Richard Curtis gets all kind of slack from me thanks to Blackadder, though I can understand why people deride his movies. I didn’t see a huge difference in the quality of the writing in this episode, though, at least not on the level of dialogue. If anything it was less witty than usual, the nadirs being the running jokes of the “isn’t it a starry night?” or “hey, I brought you a bunch of sunflowers, don’t you feel like painting them?” variety.

If you think of Curtis as a sentimentalist these days rather than a wit, well, check out the time-bending ending. It’s so cloying as to be nearly unbearable, making it hard to appreciate that even though it seems a spectacularly bad idea, it’s exactly what you’d want to do for van Gogh if you could.

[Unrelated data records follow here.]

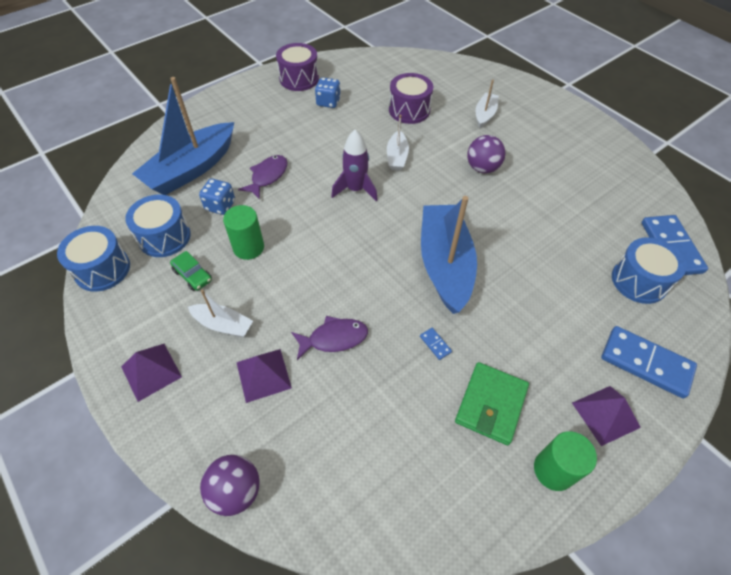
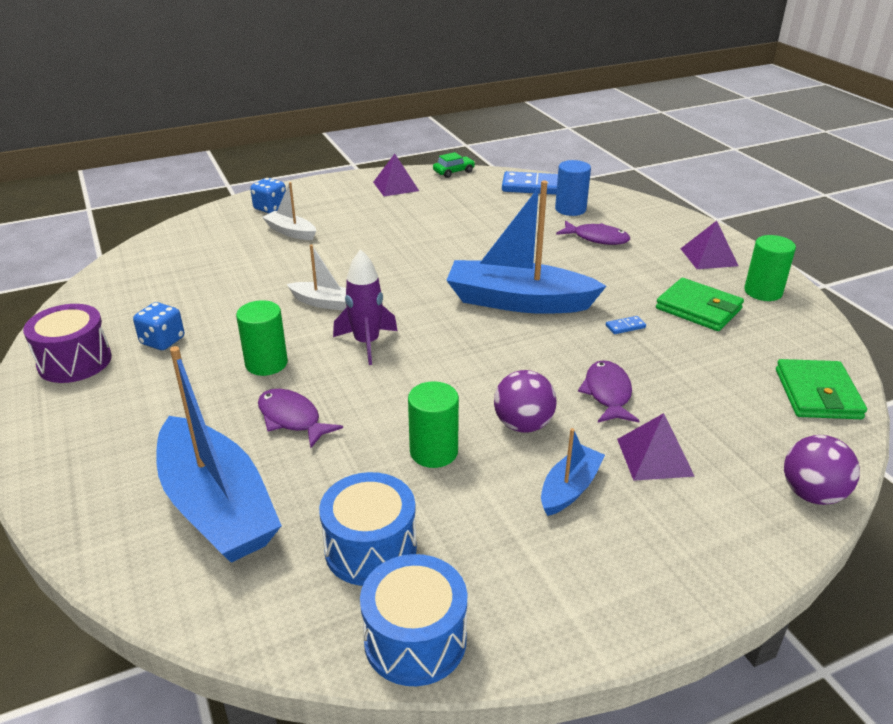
camera: 75 degrees left, 20 degrees down
(151, 371) = (641, 571): purple pyramid -> purple pyramid (396, 186)
(193, 275) = (468, 516): green car -> green car (453, 172)
(220, 206) = (330, 476): blue dice -> blue dice (270, 208)
(223, 325) = (569, 488): white boat -> blue boat
(318, 150) = (266, 363): none -> green cylinder
(376, 511) = (817, 394): none -> green wallet
(409, 110) = (239, 279): purple drum -> none
(482, 168) = (381, 251): purple ball -> purple ball (523, 425)
(588, 309) = (597, 238): none -> purple fish
(639, 281) = (570, 209): blue drum -> blue cylinder
(646, 363) = (658, 228): blue domino -> none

I may have to start a regular feature of Questions I Couldn’t Answer. Here’s this week’s list, in part:

  1. Is this the first time the Doctor has met van Gogh?
  2. If so, why? The man is nearly 1000 years old, his favorite planet is Earth, and he has a time machine.
  3. Why didn’t they just throw paint onto the thing? (van Gogh could have bitched about how much it cost.)

In general, the episode was pretty flat for me, largely devoid of the passion or depth it seemed to be miming. On the plus side, I don’t know much about van Gogh’s life, so at least I didn’t have to spend the whole thing wincing at how inaccurate it was.

There were some bits I liked. It was interesting to contrast Eleven’s awkwardness and helplessness at van Gogh’s “mad” moment with the empathetic and comforting speech you know Ten would have made. I also enjoyed the “rear view mirror” (the two-headed “godmother” I’d prefer not to ponder too deeply), and the “starry night” special effect was pretty special, even if the scene that prompted it wasn’t.

Best line of the episode, in my book: the Doctor is waiting hours for van Gogh to finish a painting, and he says “Is this how time normally passes? Really slowly…in the right order?”